May's Past Bites Her As Minister Admits Wrongful Deportations

(Bloomberg) -- Theresa May’s past policy decisions came back to bite her after a minister said that the Home Office, which the prime minister ran for six years, had wrongly locked up and deported people who had the right to live in Britain.

May’s time as Home Secretary was marked by a determination to reduce net immigration numbers. She said in 2012 that she wanted to create a “really hostile environment for illegal immigrants.” Rules were applied strictly, and ended up affecting people they hadn’t been designed to target.

It came to a head on Monday with a row about the so-called “Windrush Generation,” people who came to Britain in the years after 1948, first on board the ship HMT Empire Windrush.
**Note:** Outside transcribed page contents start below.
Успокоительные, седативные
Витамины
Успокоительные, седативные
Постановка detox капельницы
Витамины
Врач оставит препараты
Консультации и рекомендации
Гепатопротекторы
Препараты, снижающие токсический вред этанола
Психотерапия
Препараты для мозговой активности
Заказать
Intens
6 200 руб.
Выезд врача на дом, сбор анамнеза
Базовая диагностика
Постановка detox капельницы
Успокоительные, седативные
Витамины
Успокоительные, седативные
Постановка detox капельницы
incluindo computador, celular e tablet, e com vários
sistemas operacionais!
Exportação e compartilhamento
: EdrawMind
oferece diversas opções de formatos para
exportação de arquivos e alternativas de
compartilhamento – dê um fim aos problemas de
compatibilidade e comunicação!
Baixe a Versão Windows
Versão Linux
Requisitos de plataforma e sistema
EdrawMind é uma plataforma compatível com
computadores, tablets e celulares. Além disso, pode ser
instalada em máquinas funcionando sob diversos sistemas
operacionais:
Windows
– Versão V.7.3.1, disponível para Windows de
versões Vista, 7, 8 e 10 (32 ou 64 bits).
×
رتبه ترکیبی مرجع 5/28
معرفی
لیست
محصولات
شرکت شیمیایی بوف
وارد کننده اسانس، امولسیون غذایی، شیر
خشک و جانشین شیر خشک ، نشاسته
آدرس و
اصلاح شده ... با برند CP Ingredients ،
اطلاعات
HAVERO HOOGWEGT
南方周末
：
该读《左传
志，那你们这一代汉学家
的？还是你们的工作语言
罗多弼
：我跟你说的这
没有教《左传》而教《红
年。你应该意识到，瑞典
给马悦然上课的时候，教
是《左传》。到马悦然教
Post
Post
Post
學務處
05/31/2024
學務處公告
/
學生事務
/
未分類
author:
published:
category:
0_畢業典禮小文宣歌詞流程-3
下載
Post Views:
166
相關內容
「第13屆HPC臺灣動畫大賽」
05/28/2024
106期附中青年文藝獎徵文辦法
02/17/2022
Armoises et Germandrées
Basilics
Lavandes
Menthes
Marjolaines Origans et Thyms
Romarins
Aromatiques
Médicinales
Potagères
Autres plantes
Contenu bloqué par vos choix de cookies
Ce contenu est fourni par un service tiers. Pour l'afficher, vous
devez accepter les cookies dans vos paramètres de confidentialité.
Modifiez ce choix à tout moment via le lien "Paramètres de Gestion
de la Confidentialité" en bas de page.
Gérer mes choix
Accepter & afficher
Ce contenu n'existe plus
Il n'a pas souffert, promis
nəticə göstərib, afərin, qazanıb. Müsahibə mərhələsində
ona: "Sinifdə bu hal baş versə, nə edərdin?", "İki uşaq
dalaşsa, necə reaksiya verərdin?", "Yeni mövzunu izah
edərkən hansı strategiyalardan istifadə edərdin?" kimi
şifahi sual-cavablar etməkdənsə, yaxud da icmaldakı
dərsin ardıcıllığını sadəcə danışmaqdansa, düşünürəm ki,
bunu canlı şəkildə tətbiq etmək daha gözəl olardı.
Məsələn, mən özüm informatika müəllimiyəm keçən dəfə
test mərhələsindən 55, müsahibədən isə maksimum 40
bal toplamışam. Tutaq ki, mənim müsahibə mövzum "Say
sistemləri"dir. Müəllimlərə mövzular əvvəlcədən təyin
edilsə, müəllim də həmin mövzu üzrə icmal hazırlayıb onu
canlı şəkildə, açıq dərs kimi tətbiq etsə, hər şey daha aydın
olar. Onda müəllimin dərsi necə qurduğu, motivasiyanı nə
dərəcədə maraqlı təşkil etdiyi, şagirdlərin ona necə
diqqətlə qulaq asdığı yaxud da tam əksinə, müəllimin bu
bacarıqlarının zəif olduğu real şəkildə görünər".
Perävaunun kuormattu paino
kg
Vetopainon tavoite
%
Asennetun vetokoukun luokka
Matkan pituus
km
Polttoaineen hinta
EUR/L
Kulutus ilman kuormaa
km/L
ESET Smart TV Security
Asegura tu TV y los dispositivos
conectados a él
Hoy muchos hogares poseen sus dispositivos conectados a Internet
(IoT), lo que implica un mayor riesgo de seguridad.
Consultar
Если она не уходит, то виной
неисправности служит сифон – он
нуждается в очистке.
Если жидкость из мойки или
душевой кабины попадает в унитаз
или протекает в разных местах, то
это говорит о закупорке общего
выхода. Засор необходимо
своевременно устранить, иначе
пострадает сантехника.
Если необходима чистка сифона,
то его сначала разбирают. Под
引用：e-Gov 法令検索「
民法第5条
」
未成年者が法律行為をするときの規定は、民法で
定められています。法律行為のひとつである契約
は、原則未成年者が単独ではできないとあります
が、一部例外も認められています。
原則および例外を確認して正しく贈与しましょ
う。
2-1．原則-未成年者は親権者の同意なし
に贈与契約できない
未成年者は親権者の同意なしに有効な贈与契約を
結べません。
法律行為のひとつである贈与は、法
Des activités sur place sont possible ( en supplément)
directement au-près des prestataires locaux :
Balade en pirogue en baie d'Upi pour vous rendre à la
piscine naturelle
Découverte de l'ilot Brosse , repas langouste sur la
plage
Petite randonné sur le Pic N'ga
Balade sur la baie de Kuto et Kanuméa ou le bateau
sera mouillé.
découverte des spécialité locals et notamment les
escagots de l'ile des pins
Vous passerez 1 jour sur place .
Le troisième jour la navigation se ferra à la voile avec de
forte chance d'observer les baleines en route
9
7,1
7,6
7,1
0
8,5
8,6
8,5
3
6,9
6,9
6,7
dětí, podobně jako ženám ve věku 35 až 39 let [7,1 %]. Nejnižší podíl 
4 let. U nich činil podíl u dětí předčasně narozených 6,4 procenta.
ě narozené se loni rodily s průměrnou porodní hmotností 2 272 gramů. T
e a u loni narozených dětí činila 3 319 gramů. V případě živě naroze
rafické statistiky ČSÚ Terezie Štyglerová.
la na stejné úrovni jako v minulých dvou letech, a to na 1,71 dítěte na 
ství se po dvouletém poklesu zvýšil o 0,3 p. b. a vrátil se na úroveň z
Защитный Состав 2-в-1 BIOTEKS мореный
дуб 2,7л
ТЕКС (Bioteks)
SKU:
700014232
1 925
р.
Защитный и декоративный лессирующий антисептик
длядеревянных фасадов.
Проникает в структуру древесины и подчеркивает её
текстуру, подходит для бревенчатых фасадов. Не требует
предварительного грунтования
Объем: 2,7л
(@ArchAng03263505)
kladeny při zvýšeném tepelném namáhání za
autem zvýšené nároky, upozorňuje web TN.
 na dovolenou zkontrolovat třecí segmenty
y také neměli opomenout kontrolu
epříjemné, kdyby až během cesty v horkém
They came from Caribbean countries at the invitation of the government, which wanted workers. Seven decades later, some of those who came as children, without documentation because as citizens of British colonies they didn’t need it, have been told their lack of papers means they have no right to stay.

“There have been some horrendous situations which as a minister have appalled me,” Immigration Minister Caroline Nokes told ITV News on Monday. “I don’t know the numbers” of people who have actually been deported.

Amid outcry from lawmakers on all sides, Nokes blamed junior officials for past poor decisions, and said she was determined that Windrush cases would now be handled more sympathetically.

“It is an absolute scandal that the Home Office doesn’t even know how many people they have wrongly deported,” the opposition Labour Party’s spokeswoman on home affairs, Diane Abbott, said in a statement. "The Windrush Generation must have their rights as British citizens confirmed, any who have been deported must be invited back to the U.K. immediately and those who oversaw their deportations must be held to account.”

Abbott also called on May to apologize for “this mess which has taken place as a direct consequence of the hostile environment she created.”

May is hosting the leaders of the countries that used to make up Britain’s empire, the Commonwealth, in London this week, and her problems were compounded when her office refused a meeting with some of those leaders to discuss the issue. Her spokesman James Slack said on Monday that this had been an error, and that the first the prime minister had known about the meeting request was that morning. He said she would now meet them.

Home Secretary Amber Rudd is due to take questions in Parliament at 2.30 p.m.